Thursday, June 7, 2012

Living in Pieces


“To say the patient is getting over it after an operation appendicitis is one thing; after he’s had his leg off it is quite another.”  C. S. Lewis, A Grief Observed
What is “healing” when it comes to grief?  Does one indeed “get over it”?  Jack Lewis talks about his loss as an amputation of a limb rather than the removal of an unnecessary organ.  That description rings true for me.  I have told people that it felt like my right arm had simply been ripped out of my body.  Worse yet, I would never get that limb back for any kind of reattachment.  Anne was gone, out of my life, clean cut off.  And nothing I could do would put her back where she belongs.

To be bereaved is to be cut into pieces.  That is the literal meaning of the word.  It is related to the word “riven,” as in “he was riven in two by the stroke of the sword.”  I was cut apart, segmented and dissected, and someone took a piece of me and hid her away.  I felt like I had been attached to the four horses of the apocalypse, one to each limb, and the executioner has shouted “Giddy up!”  What I had left were torn and bloody stumps, open and gaping wounds.  About all I could do in the beginning was to try to staunch the bleeding any way I could.

If I broke my leg, the process that followed would be one kind of healing.  I would still have that leg.  In fact, the location of the break might become the strongest part of the bone in the long run.  A broken leg changes a person’s life temporarily.  It is an inconvenience.  Crutches may be part of a person’s identity and behavior for a while, but at some point you put the crutches back in the closet or give them away to someone else.

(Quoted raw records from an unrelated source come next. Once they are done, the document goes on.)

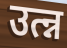
उत्न्न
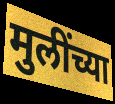
मुलींच्या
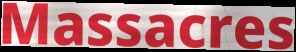
Massacres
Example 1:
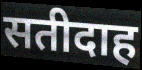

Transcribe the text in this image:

सतीदाह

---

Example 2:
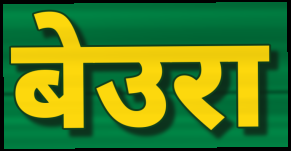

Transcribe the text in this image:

बेउरा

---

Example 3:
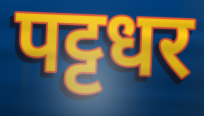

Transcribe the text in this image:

पट्टधर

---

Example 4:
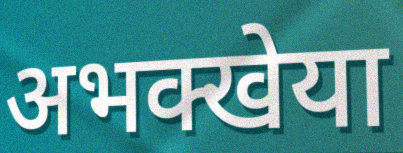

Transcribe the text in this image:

अभक्खेया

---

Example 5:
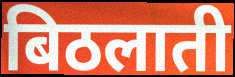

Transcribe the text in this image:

बिठलाती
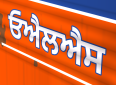
ਓਐਲਐਸ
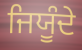
ਜਿਯੂੰਦੇ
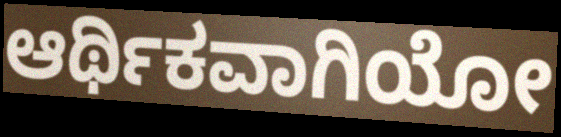
ಆರ್ಥಿಕವಾಗಿಯೋ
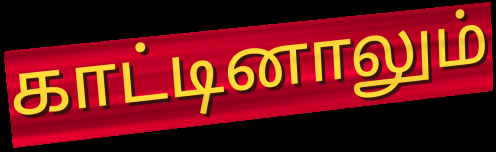
காட்டினாலும்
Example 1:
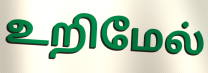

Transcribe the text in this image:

உறிமேல்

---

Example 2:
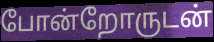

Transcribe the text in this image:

போன்றோருடன்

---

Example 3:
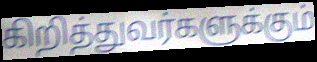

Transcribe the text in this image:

கிறித்துவர்களுக்கும்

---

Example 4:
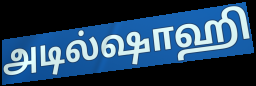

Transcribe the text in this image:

அடில்ஷாஹி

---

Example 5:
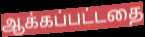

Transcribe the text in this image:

ஆக்கப்பட்டதை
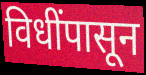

An amputation is a permanent change, not only in one’s body but in that person’s identity.  As Lewis notes, the site of the amputation heals.  In that sense “He has ‘got over it.’”  But even with a prosthetic limb, life will never again be the same.  It worth quoting Jack at length here:
“…he will always be a one-legged man.  There will hardly be a moment when he forgets it.  Bathing, dressing, sitting down and getting up again, even lying in bed, will all be different.  His whole way of life will be changed.  All sorts of pleasures and activities that he once took for granted will have to be simply written off.  Duties too.  At present I am learning to get about on crutches.  Perhaps I shall presently be given a wooden leg.  But I shall never be a biped again.”
That was my experience as well.  So a major part of this process is not “healing” in the sense of the medical model.  This is not restoration of a previous function.  Anne is gone, and no amount of grief work or process or writing or support group work is going to bring her back.  That isn’t the purpose of such work.  The purpose of that work is to help me to integrate my loss into a new understanding of myself.  

I am a man who lost his first wife at the age of fifty-three.  That is now part of my curriculum vita, a permanent entry on the resume of my life.  I don’t have a choice about whether to include that information on the list.  My choice is what to do with that information, that reality, that experience, as I continue to live.

I wrote most of these words just weeks after Anne died.  Now, eighteen months later, many things have changed.  I have remarried and share a wonderful life with my beautiful Brenda.  Jack Lewis had only a few years of solitary life remaining when he wrote his incredible book.  My experience is different from his--and yet the same.  I am a man who lost his first wife when he was fifty three.  Now I am also a man who has found love and life again.  It's all me and the story continues to be written.